Some of the smaller, repetitive tasks as a programmer can be automated and by doing so productivity improved and frustrations reduced.
I am talking about tasks like moving the cursor, writing keystrokes and manipulating text and apps. My purpose is to use the trackpad less and keyboard more. By doing so you can focus more on your ideas and less on pointing the mouse cursor.
MacOS enables some automations by some of its native apps. I find third-party apps more convenient and feature-rich. I use:
- Keyboard Maestro(KM) for activating apps, text manipulation, clipboard history and much more. It costs 36$ but considering the time and focus it saves it is worth it. Most of my automations use this app.
- Karabiner-elements to map some keyboard keys to more useful functions.
- ShiftIt to resize and move my windows with keystrokes.
Remapping redundant keys
Some of the keyboard keys are rarely used. They can be mapped to more useful ones to reduce finger gymnastics. Karabiner-elements app is used for that.
I use these complex modifications:
Most useful things here:
- Map caps lock to control on hold, escape on click. Good for TouchBar users.
- Left control to hyper key for extra modifier key. I use this to open and bring apps to front.
- Left and right shift keys to parentheses ( and ) if pressed. Normal shift behavior if held.
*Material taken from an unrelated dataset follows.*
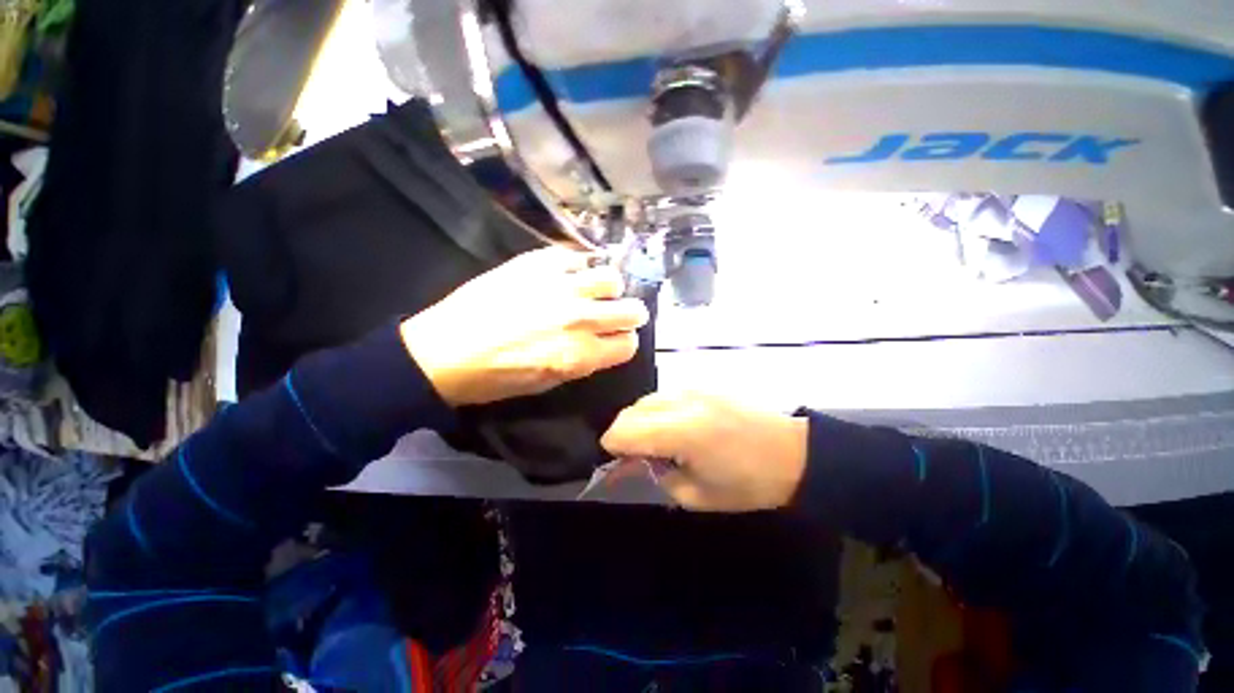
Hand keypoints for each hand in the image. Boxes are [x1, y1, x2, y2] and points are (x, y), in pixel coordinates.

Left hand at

There is more that can be achieved via karabiner-elements, for instance ctrl-hjkl for arrow keys navigation.
Moving the text cursor with trackpad is slow and imprecise. There are solutions to make it more convenient, like using vim keybindings or native MacOS text navigation shortcuts.
I went for a custom setup:
- ctrl+w/s to scroll the document. This is a KM macro that simulates the scroll wheel.
- ctrl+e/d to jump between text paragraphs. In IntelliJ this shortcut is “Move Caret Backward/Forward a paragraph”. Otherwise it is “alt+up/down”
- ctrl+r/f to page up/down. Mapped in KM.
I map different macros to these keybindings so they will work across all apps – code editor, web browser or notes.
Here are my KM code navigation macros.
Switching between apps
I use hyper+keystroke to activate and move the cursor between apps. This is convenient because you don’t have to visually identify the app icon, compared to cmd-tabbing. Moving the cursor to the app is useful in multi screen environment.
I use hyper+g to search in google.
I use hyper+l to toggle clipboard history. This saves you time because you can copy multiple items and don’t have to navigate back and forth between apps.
There are many more shortcuts I use in my workflow. Here are my global KM macros.
Automations have improved my workflow considerably. I can focus more on my ideas and less on navigating the OS or the code editor. I would recommend trying these out to any programmer who feels that expressing her coding ideas could be faster.